Stop terminating Rust/Actix-web application on error

If in PHP I code an error and a user triggers it, that user gets a blank page but the website keeps working fine for everyone else. But it already happened multiple times that my Rust/Actix-web application just terminates when a user triggers an error! I need a way to 'isolate' these sessions and solve this issue!

The whole damn site cannot be terminated if one user triggers an error!

That is not the normal behavior. Tokio (which actix-web uses) will catch panics in tasks, which prevents them from bringing down the process.

Perhaps you could say more about what kind of error is happening? Maybe you have a double panic, where the thread panics during a panic. This is pretty rare, but will bring down the process.

1 Like

It's a idiot error. I've used fetch_one instead of fetch_optional somewhere.

        let result = sqlx::query(&sql)
            .bind(&where_value)
            .fetch_one(&mysql.conn)
            .await;

The error is "No rows returned by a query that expected to return at least one row". It's easy to fix, but my website shouldn't terminate for this.

Indeed. Under normal circumstances, that would not abort your process. It's just a panic.

Are you able to post the error that got printed when it failed?

Have you double checked that you are not compiling the program with panic=abort?

1 Like

Are you, perhaps, calling the database outside of a request's lifecycle?

Edit: Nvm. just saw that this is being triggered when a user performs an action.

As others have mentioned, this shouldn't happen in normal circumstances. Are you sure the whole server goes down, instead of dropping one connection?

Maybe you're compiling code with panic=abort setting? Do you have a reverse proxy in front of the server that could prematurely assume it's dead? (e.g. nginx can temporarily stop routing traffic if it sees too many errors from a backend).

But regardless of that, it may be a good idea to run the server under a supervisor that will restart it automatically.
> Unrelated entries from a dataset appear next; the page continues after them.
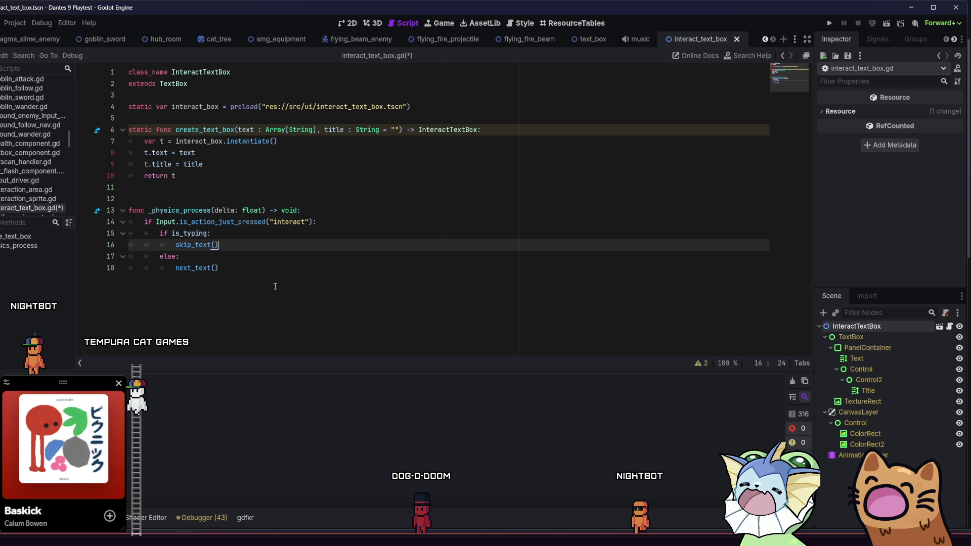
{"action": "key", "text": "Down"}
{"action": "key", "text": "Down"}
{"action": "key", "text": "Up"}
{"action": "key", "text": "Up"}
{"action": "key", "text": "Down"}
{"action": "key", "text": "Down"}
{"action": "key", "text": "Up"}
{"action": "key", "text": "Down"}
{"action": "key", "text": "Up"}
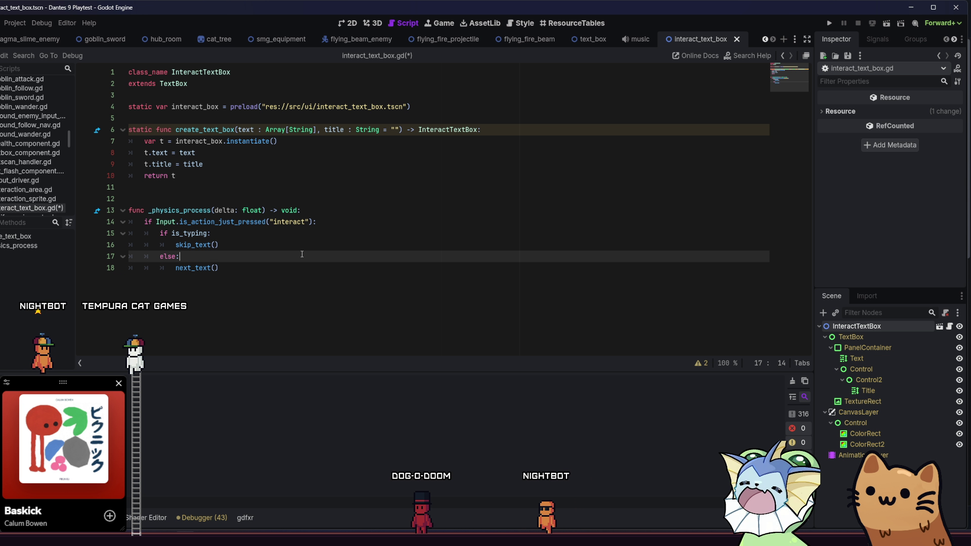
{"action": "key", "text": "Down"}
{"action": "key", "text": "Up"}
{"action": "key", "text": "Up"}
{"action": "key", "text": "Down"}
{"action": "key", "text": "Down"}
{"action": "key", "text": "Up"}
{"action": "key", "text": "Down"}
{"action": "key", "text": "Up"}
{"action": "key", "text": "Up"}
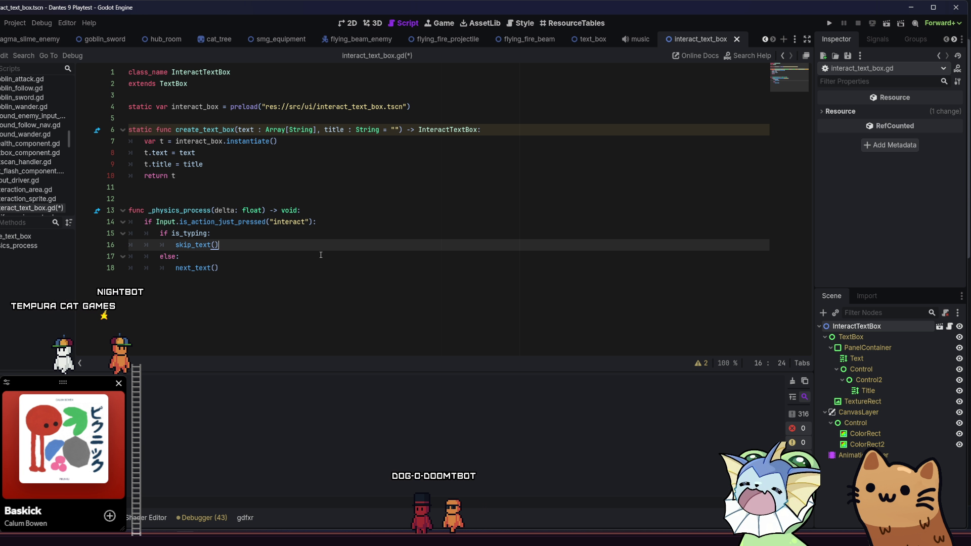
{"action": "key", "text": "Down"}
{"action": "key", "text": "Down"}
{"action": "key", "text": "Up"}
{"action": "key", "text": "Up"}
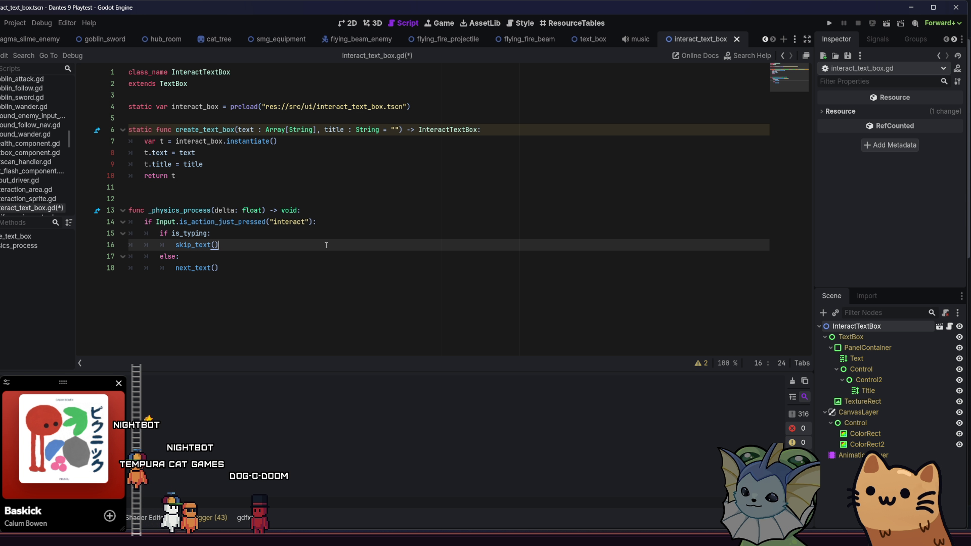
{"action": "left_click", "coordinate": [322, 256]}
{"action": "left_click", "coordinate": [313, 221]}
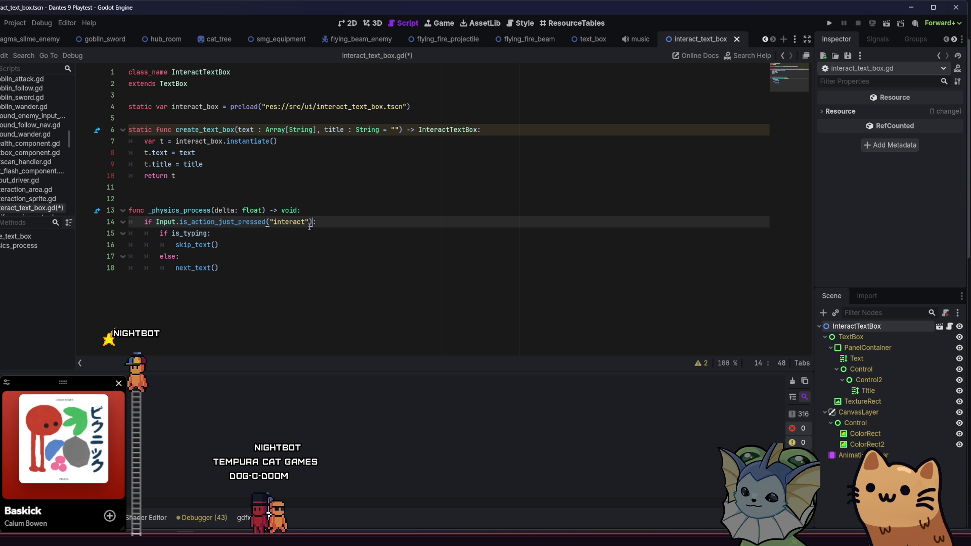
{"action": "left_click", "coordinate": [307, 233]}
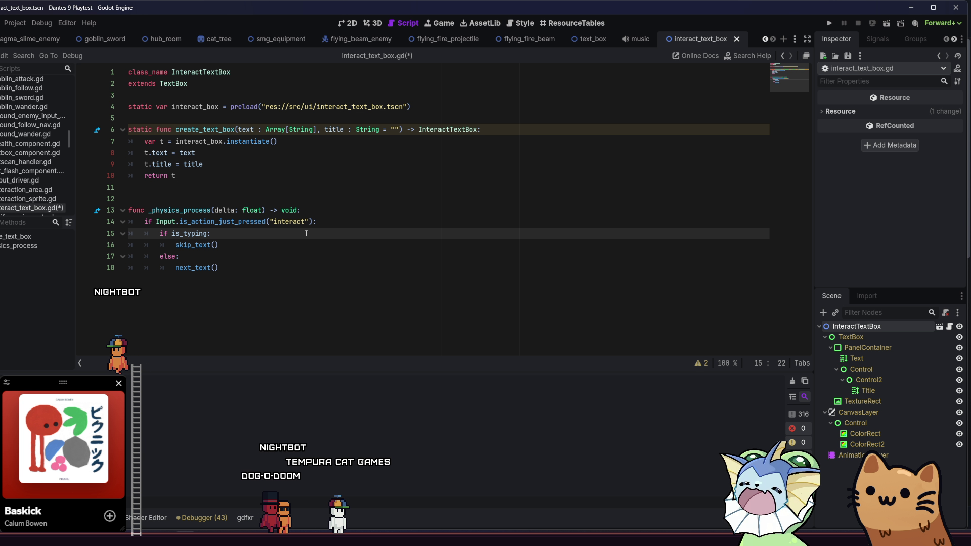
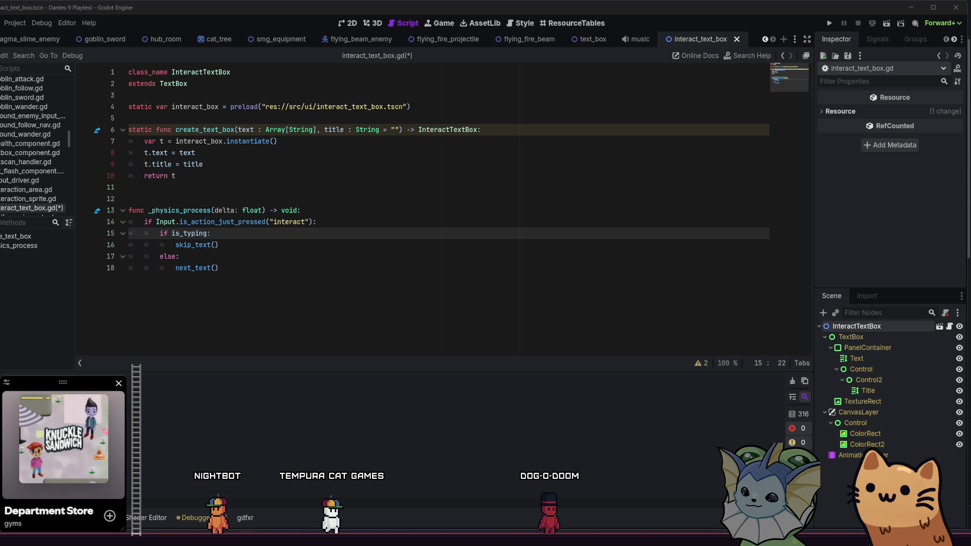
Step: Insert Console.print(current_text_index, text.size()) after line 29 of text_box.gd and run the game
{"action": "left_click", "coordinate": [304, 266]}
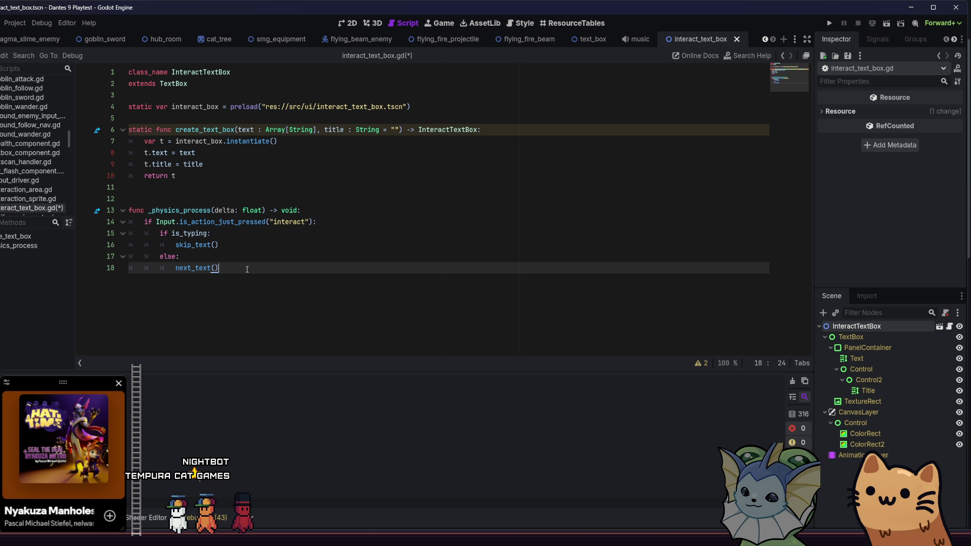
{"action": "left_click", "coordinate": [173, 84], "text": "ctrl"}
{"action": "scroll", "coordinate": [274, 220], "scroll_direction": "down", "scroll_amount": 4}
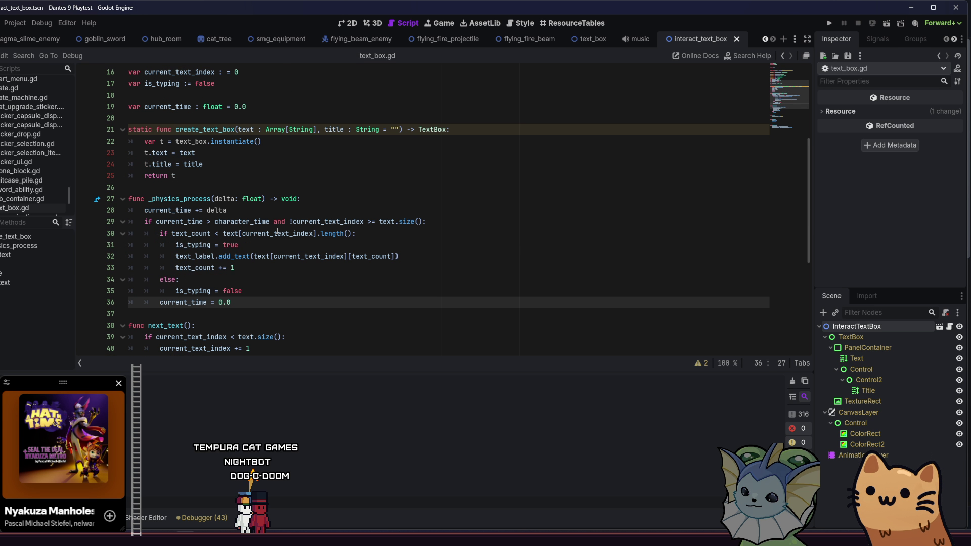
{"action": "left_click", "coordinate": [449, 210]}
{"action": "left_click", "coordinate": [449, 229]}
{"action": "left_click", "coordinate": [454, 223]}
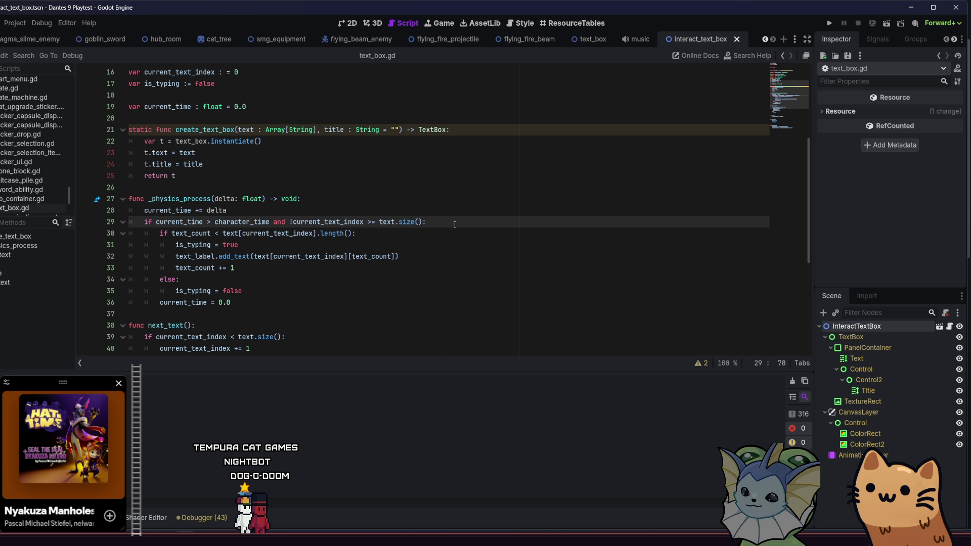
{"action": "key", "text": "Return"}
{"action": "type", "text": "Console.print"}
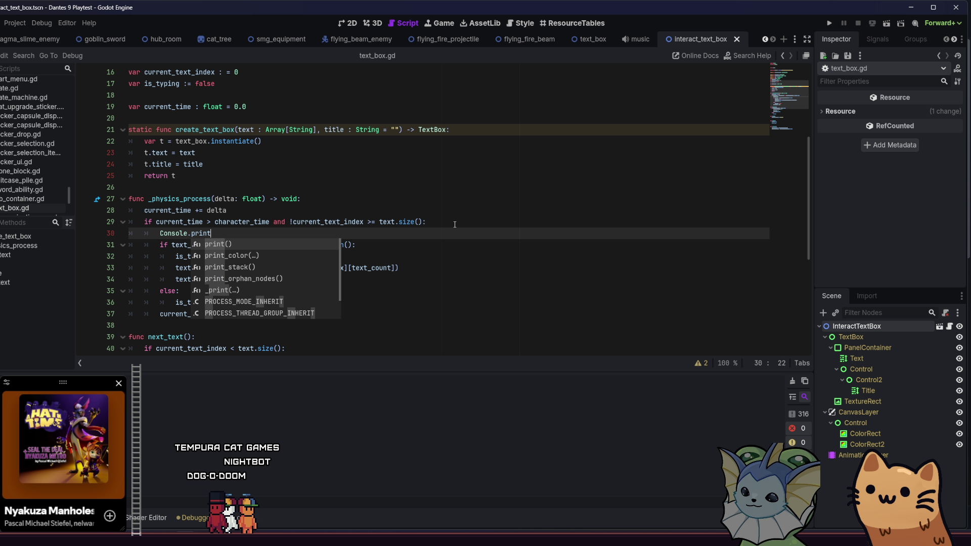
{"action": "key", "text": "Return"}
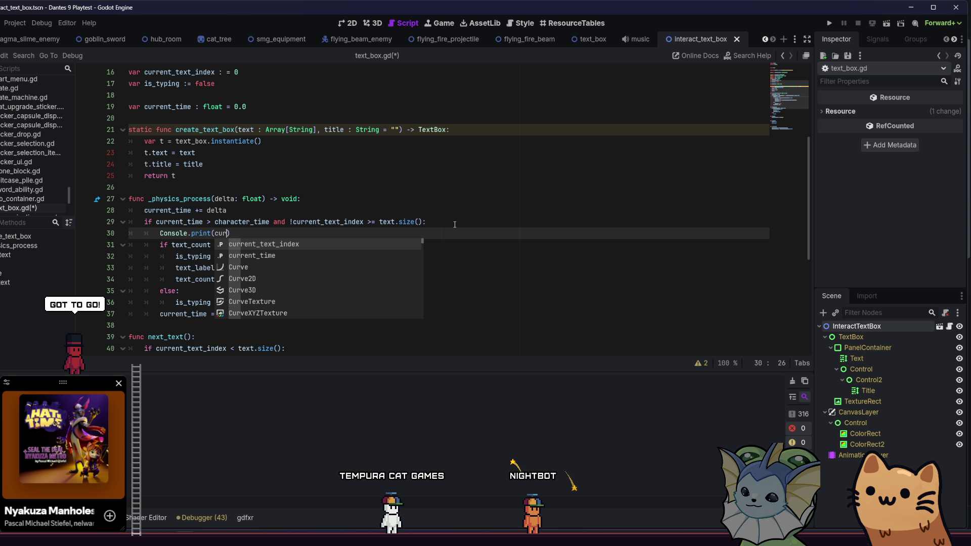
{"action": "key", "text": "BackSpace"}
{"action": "type", "text": "rent_text_index"}
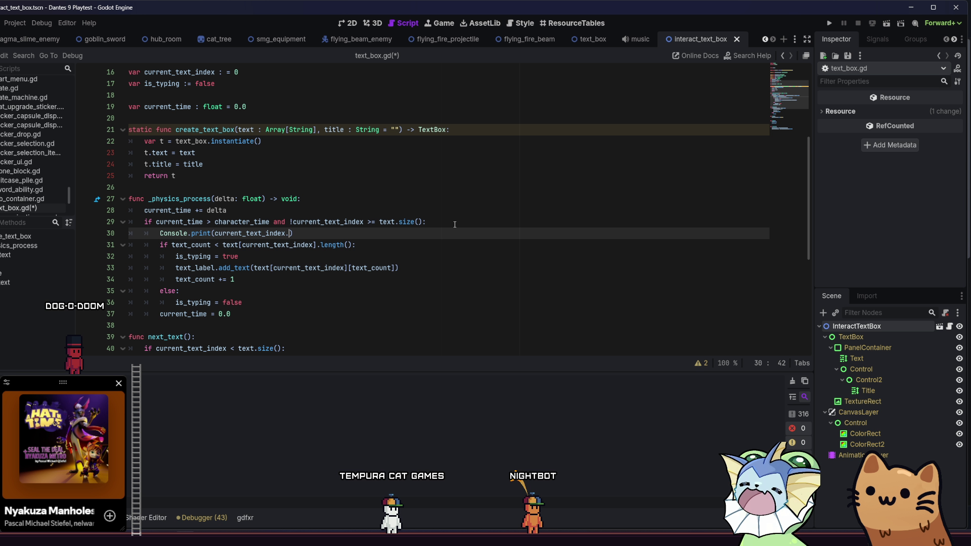
{"action": "type", "text": ", tex"}
{"action": "type", "text": "t[current"}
For example, make a systemd unit for it.

I am indeed using Nginx. So the problem is with the reverse proxy? The error displayed was 502.

Even if panics are caught per-task, the app-state could be corrupted in a way that all subsequent requests also fail. Often this happens if the panic poisons locks or mutexes.

1 Like

In that case set max_fails either to 0 or some high value and fail_timeout to 1.

2 Likes

I have added the following to my nginx.conf:

upstream my_project_name {
     server 127.0.0.1:8080 max_fails=0 fail_timeout=1s;
}

That should do it? And is it a good idea to run a second instance of my Rust-app on e.g port 8081 and add server 127.0.0.1:8081 backup?

This should do it. Second instance isn't necessary.

To come back on this. I for example have an GET-route /api/orders/{id}. I retrieve the id from the URL by using this line of code:

    let order_id = req.match_info().get("id").unwrap().parse::<u64>().unwrap();

Agreed that this is bad code. Requesting /api/orders/fjweopwe returns the following error:

thread 'actix-rt|system:0|arbiter:0' panicked at 'called `Result::unwrap()` on an `Err` value: ParseIntError { kind: InvalidDigit }', src/route_handlers/api.rs:50:70

This crashes my website with a 502 for a few seconds (for ALL users). Luckily now it auto restarts after a few seconds.

And yes I should handle those unwrap()'s better. But still, shouldn't Actix somehow catch these panicks??

Solution:
In my nginx.conf I used localhost:8080... Using 127.0.0.1:8080 solved the issue...

It does. Any panic will terminate the thread it was running on in your Actix-web server.